How you pronounce it determines your worth. It is ‘air-mez’, and if you call it anything else, well, please just leave. Even if you own a Birkin or a Kelly or a much more accessible Evelyne, it’s still ‘air-mez’ to you.
Hermès is not the world’s biggest fashion label. Would you believe that is actually Nike? Then Louis Vuitton, Gucci, Chanel, Adidas and finally Hermès. But Hermès is certainly the most desirable brand. Last month saw the stock price of the French leather goods company—founded by harness-maker Thierry Hermès in 1837—soar to more than €2,000 per share. It raised Hermès’s market cap to €210 billion, even surpassing that of Nike. Hermès’s soaring stock, as well as its absolute snob value in luxury fashion, has made Businessoffashion.com (BoF) analyse the company in a case study. It found that the French house earned its stripes by selling good, old-fashioned tricks of the trade, like discretion and luxury, instead of new-age quick-fixes, like digital marketing and influencers.
For example, Hermès has a humble 12 million followers on Instagram, while Gucci has 51 million, Louis Vuitton has 53 million and Chanel has 56 million. Hermès’s socials and advertising are driven by its more commercial categories—its iconic printed scarves and fabulous perfumes. Its leather-ware is meant for reverence, not for mere ‘likes’. Hermès practically invented ‘luxury’ by those magic words that really turn us on: “limited edition”.
Much of Hermès’s magnetism comes from positioning itself as an exclusive brand by creating scarcity over its two priciest best-sellers—the Birkin and the Kelly bags (these two alone account for €2 billion in annual sales). “While Hermès has surfed the same waves of luxury growth as competitors like Louis Vuitton, Chanel, Gucci and Dior, the company sets itself apart with a highly differentiated leather goods strategy,” the BoF writes. This means it continues to enhance its rarity strategy and non-negotiable quality for its expensive leather purses instead of creating a more mass canvas line. Hermès focuses on traditional manufacturing techniques, training its artisans for up to 10 years, instead of offering assembly-line products.
Hermès has been building and training highly skilled artisans across its 21 ateliers in France. It says it is determined not to outsource its manufacturing to other countries as it wants to maintain its quality and cachet. Leather artisans at Hermès spend 15 to 25 hours making one handbag. Their pay, a well-guarded secret, is said to be well above the French minimum wage, and sometimes includes shares of the company, too. Top-shelf luxury leather companies are known to treat their artisans like royalty.
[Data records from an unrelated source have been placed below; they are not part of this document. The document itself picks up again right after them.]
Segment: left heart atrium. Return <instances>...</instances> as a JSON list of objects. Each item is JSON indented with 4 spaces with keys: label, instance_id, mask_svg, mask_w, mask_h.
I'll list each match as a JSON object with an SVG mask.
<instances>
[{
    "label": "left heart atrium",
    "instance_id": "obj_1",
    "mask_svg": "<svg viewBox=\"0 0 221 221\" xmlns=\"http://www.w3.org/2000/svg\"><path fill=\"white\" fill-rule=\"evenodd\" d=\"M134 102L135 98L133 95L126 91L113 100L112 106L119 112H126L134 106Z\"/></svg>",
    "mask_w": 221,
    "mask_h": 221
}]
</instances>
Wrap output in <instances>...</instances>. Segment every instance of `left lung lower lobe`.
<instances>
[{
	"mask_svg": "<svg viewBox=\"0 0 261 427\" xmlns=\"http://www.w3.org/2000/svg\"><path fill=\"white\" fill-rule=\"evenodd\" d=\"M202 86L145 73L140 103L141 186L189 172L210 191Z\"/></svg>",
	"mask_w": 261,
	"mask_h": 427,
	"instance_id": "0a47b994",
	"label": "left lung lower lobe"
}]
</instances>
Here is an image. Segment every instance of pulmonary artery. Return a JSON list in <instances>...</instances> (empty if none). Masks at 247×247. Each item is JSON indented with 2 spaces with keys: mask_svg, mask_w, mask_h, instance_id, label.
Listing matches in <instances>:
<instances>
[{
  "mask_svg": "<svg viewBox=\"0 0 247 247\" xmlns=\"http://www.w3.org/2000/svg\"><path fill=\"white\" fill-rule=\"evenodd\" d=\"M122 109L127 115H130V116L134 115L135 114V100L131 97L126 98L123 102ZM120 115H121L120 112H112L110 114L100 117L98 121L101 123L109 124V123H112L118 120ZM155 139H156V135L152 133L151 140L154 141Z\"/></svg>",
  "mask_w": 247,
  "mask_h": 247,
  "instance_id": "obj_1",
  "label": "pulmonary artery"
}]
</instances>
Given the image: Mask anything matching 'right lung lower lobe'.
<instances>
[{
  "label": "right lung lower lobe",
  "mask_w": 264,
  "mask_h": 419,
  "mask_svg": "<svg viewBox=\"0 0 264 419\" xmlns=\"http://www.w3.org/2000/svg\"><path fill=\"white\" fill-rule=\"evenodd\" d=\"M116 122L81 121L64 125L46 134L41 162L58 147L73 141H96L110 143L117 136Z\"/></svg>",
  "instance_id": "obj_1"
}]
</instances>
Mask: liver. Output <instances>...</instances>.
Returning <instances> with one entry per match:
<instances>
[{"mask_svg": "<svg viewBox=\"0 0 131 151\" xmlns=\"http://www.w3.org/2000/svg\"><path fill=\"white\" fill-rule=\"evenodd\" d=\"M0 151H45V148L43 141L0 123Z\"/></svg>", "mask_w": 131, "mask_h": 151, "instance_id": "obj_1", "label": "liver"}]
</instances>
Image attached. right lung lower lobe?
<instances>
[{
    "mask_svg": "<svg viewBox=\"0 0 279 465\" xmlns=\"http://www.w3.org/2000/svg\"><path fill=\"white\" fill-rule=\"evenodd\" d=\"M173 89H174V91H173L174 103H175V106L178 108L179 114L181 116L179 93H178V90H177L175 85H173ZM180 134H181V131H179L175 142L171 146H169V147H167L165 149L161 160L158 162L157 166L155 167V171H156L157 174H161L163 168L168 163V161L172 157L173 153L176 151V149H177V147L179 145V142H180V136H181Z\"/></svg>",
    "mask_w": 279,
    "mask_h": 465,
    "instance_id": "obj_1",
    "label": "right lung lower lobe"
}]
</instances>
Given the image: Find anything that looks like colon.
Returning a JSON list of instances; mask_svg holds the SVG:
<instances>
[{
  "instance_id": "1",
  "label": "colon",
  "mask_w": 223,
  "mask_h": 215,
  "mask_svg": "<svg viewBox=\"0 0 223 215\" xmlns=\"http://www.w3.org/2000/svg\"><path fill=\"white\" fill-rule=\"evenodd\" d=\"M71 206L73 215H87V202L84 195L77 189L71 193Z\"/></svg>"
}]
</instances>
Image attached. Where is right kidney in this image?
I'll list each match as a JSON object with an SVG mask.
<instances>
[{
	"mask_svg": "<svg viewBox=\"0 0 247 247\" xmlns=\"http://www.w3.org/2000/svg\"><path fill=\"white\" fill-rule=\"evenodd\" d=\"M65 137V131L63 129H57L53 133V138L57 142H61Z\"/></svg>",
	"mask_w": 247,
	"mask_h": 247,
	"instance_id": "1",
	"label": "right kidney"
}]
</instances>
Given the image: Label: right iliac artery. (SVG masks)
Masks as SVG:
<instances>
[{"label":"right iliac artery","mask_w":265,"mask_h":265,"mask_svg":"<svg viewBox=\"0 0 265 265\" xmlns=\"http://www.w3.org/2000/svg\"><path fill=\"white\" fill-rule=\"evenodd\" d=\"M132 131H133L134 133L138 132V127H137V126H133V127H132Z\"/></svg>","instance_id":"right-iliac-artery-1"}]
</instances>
Hermès, unlike the other mega luxury behemoths, is still largely family-owned. Now in its sixth generation (Hermès has long fought takeover attempts by the Louis Vuitton-Moet Hennessy group), it manages its iconic status rather diligently. It is now the most profitable luxury label listed, operating above a 40 per cent margin. It weathered the Lehman crash of 2008 as well as the Covid pandemic better than the other brands. Meanwhile, its secondary or resale market offers three times the price for its popular purses.
I met Patrick Thomas—its most successful CEO and an Indophile—over dinner one evening in Mumbai over a decade ago. I asked him what gave Hermès its edge and its mystique. Quality, he replied, and a commitment to tradition. For example, he was mildly furious that I had not yet visited the Taj Mahal in Agra, and made me promise that I would visit one Indian monument each year.